Version comparison data
————————
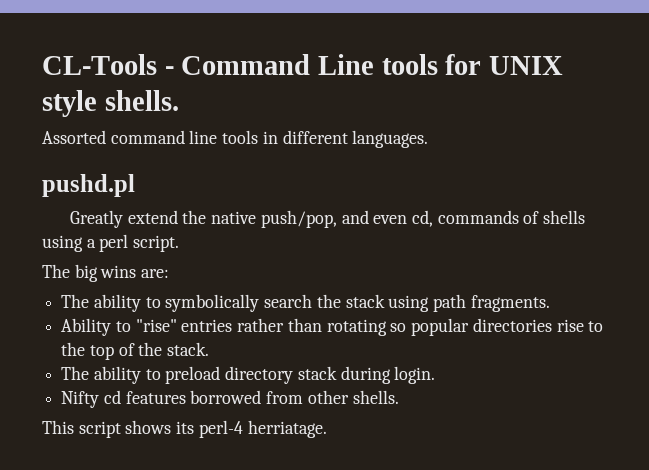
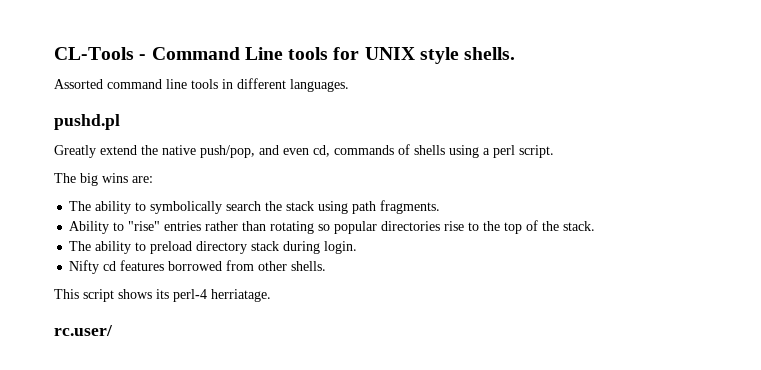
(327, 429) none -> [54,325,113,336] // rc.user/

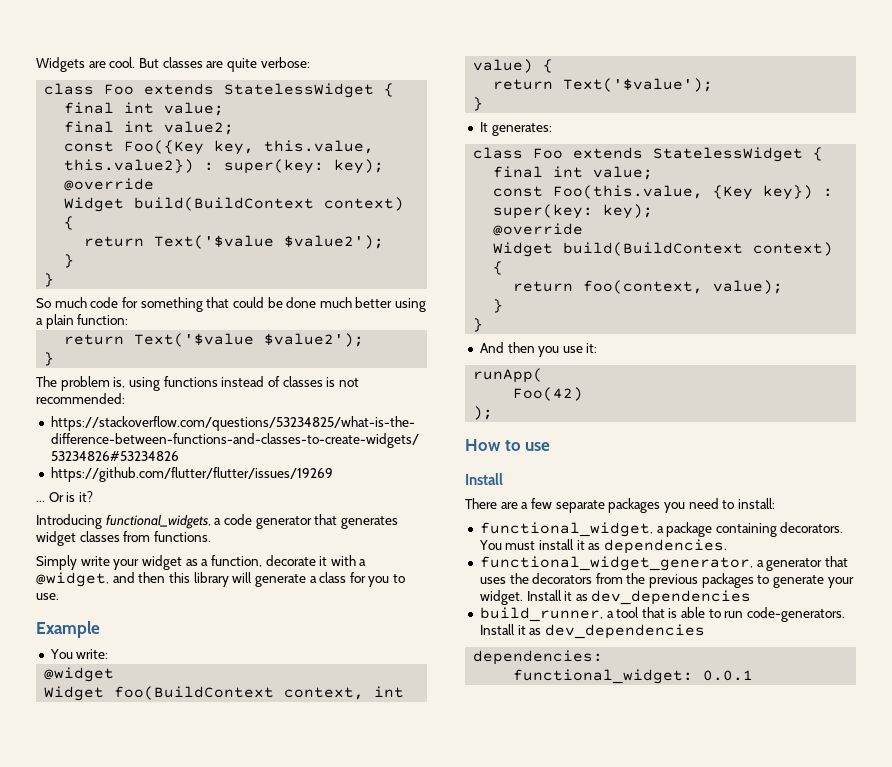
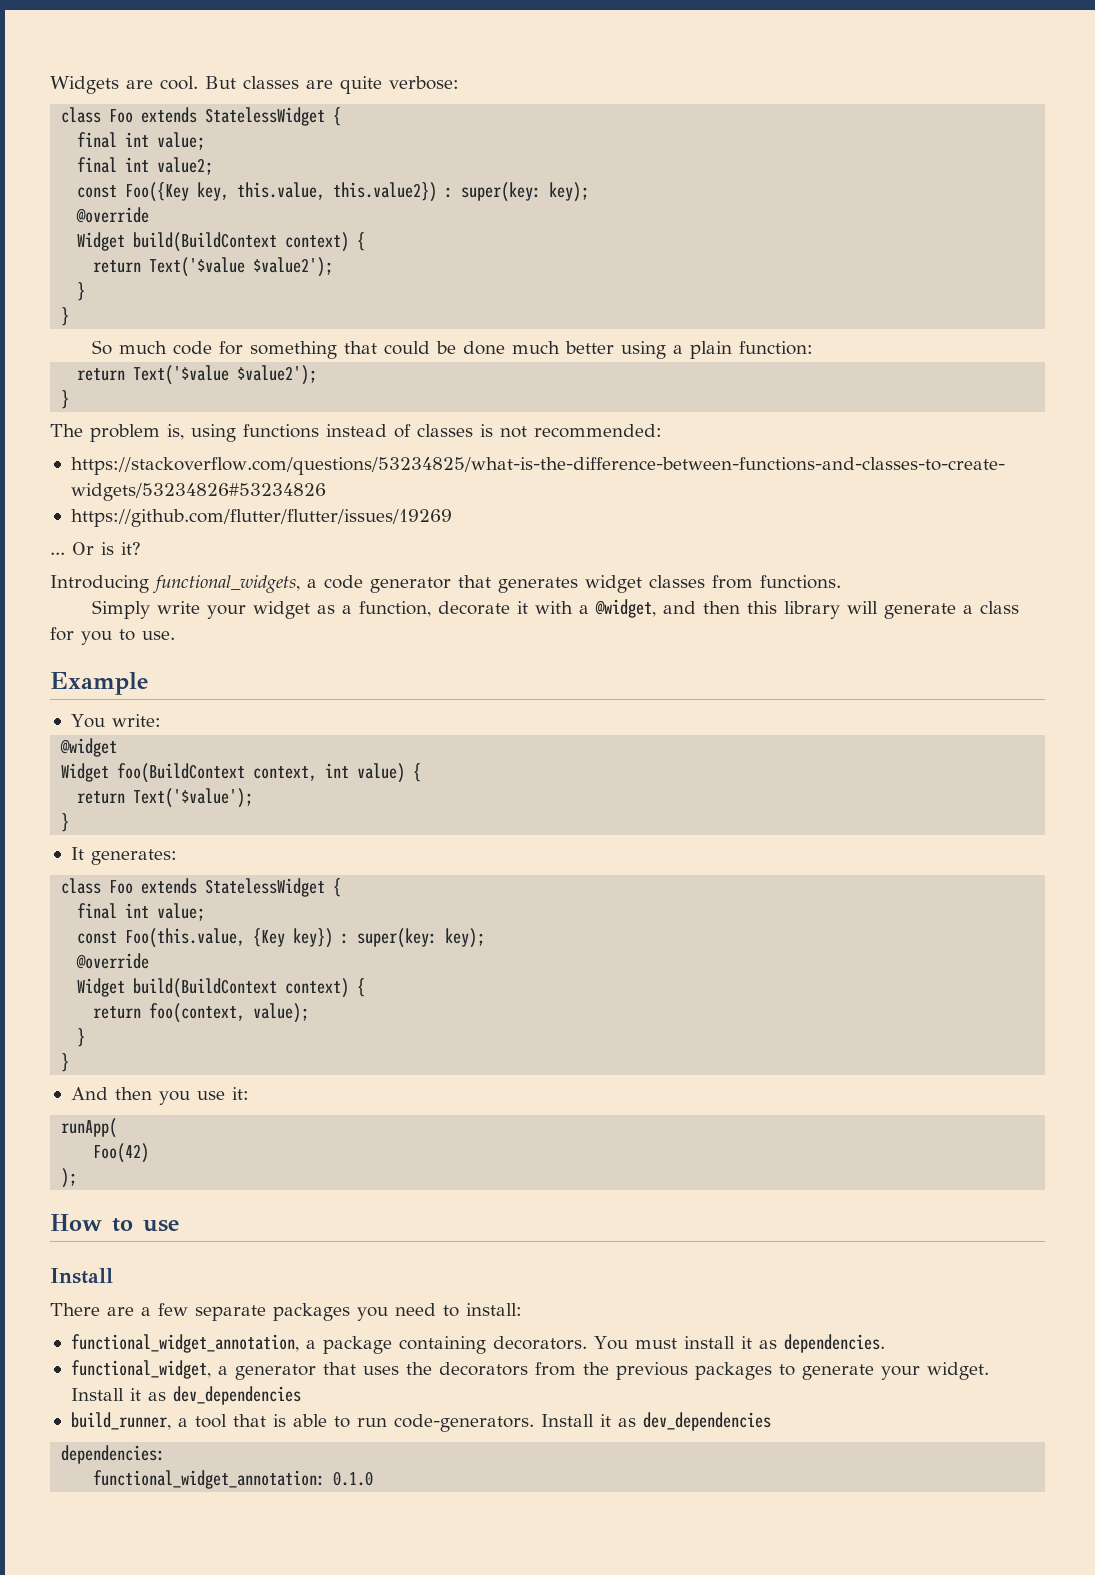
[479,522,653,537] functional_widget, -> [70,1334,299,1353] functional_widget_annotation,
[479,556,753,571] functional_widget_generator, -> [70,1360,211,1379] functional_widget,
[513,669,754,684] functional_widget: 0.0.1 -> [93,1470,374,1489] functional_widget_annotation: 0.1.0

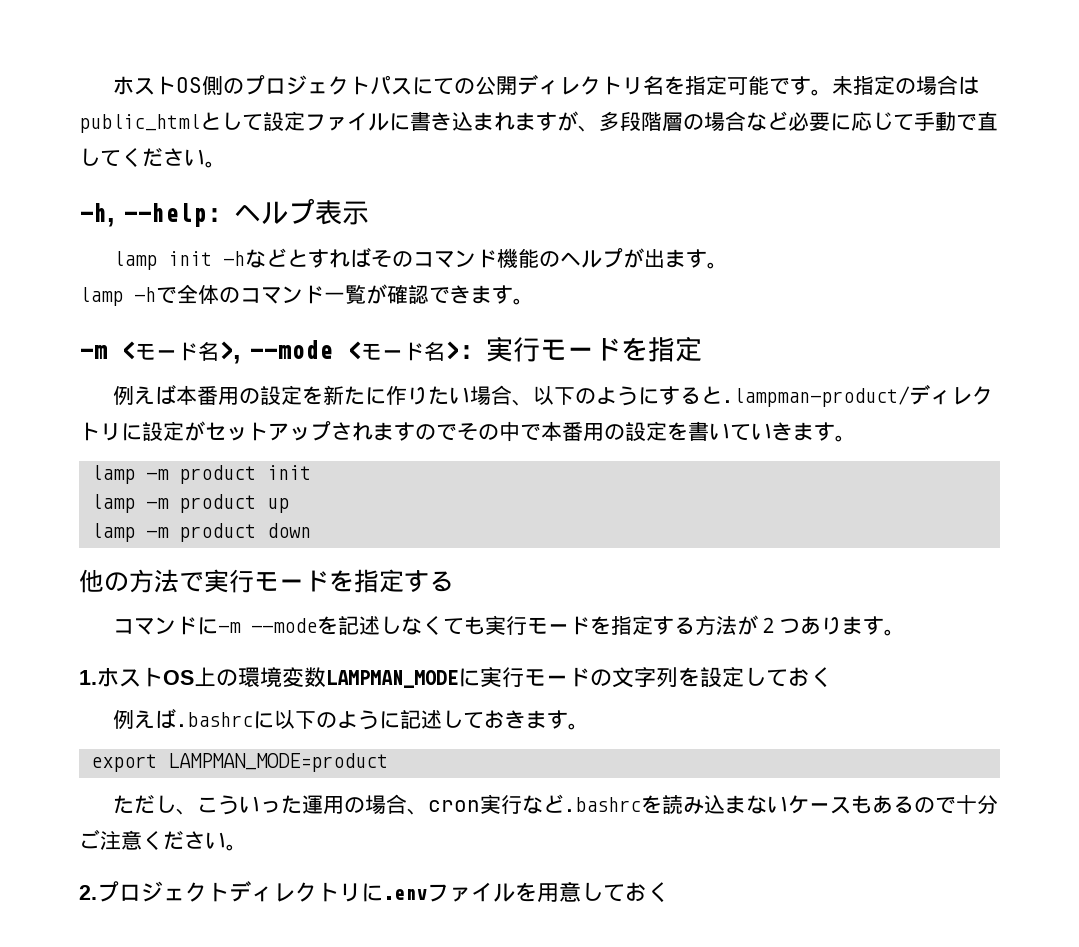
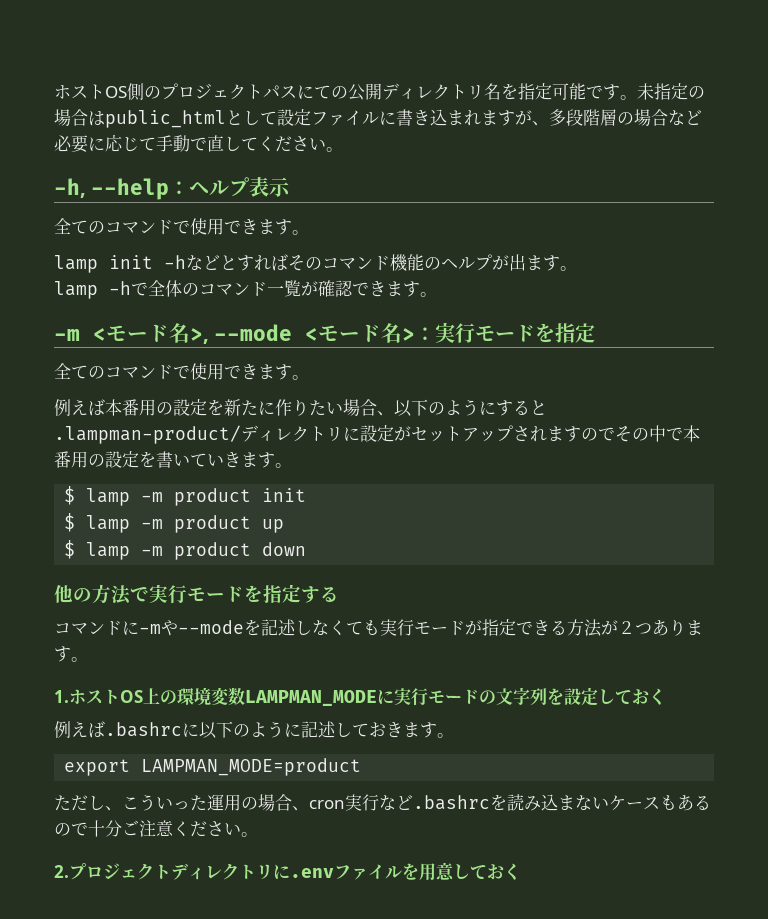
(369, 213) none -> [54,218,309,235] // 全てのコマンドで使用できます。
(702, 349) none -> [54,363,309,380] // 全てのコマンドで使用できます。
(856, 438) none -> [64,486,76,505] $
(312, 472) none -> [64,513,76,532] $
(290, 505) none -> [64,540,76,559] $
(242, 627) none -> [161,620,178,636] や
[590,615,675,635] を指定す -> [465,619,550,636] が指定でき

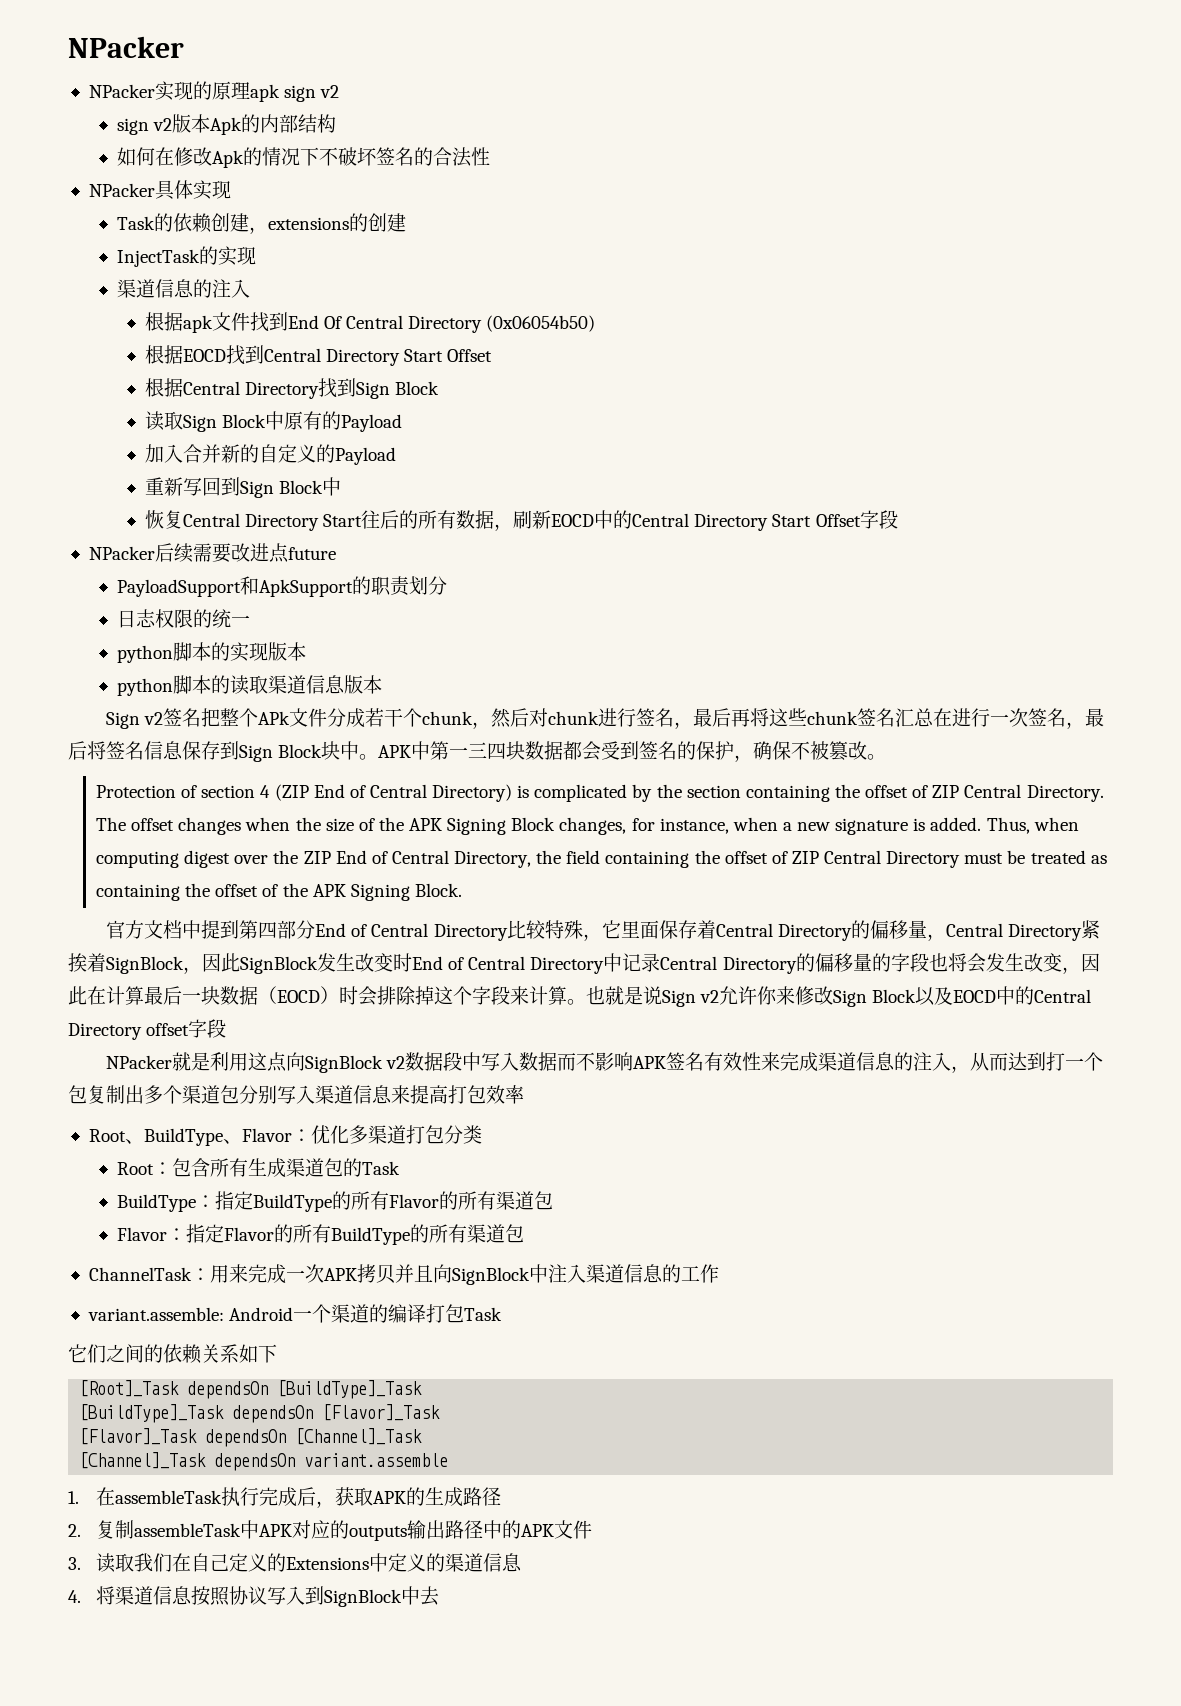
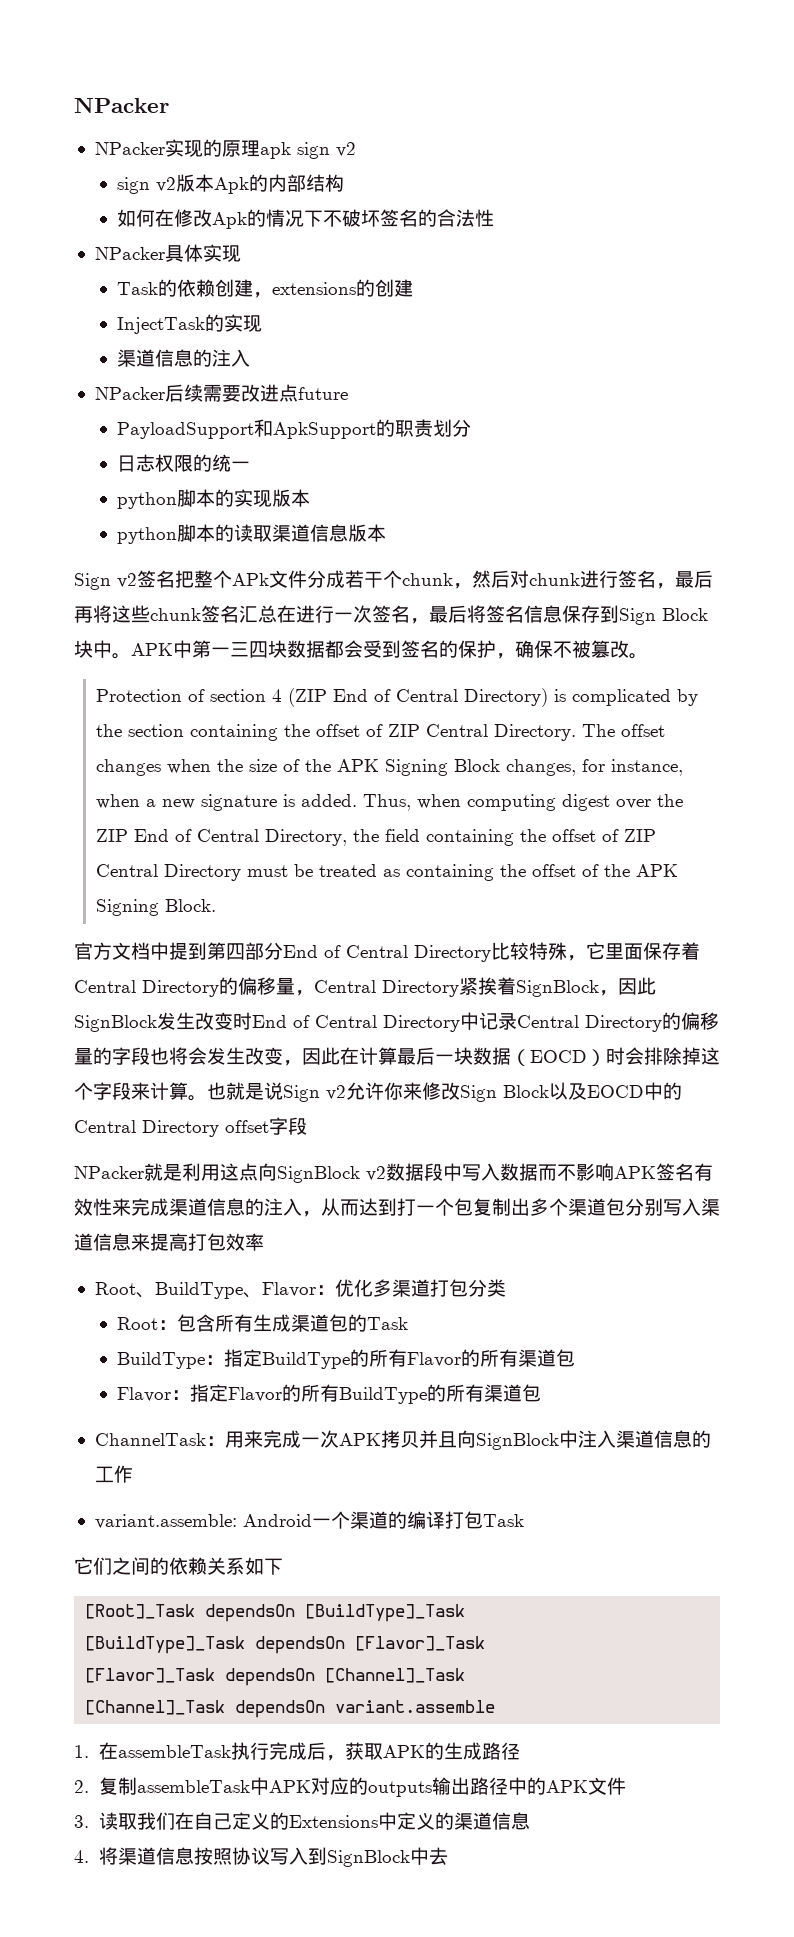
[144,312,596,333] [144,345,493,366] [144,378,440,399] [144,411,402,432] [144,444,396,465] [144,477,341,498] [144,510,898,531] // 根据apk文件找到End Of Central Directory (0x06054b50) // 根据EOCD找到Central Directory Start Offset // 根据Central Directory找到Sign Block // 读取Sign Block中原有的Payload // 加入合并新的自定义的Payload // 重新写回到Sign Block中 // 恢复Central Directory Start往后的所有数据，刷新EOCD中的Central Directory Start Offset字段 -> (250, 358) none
————————
Give again, word for word, every line from the top of the entries above to the line holding "[513,669,754,684] functional_widget: 0.0.1", both included. Leave the pictures out.

(327, 429) none -> [54,325,113,336] // rc.user/

[479,522,653,537] functional_widget, -> [70,1334,299,1353] functional_widget_annotation,
[479,556,753,571] functional_widget_generator, -> [70,1360,211,1379] functional_widget,
[513,669,754,684] functional_widget: 0.0.1 -> [93,1470,374,1489] functional_widget_annotation: 0.1.0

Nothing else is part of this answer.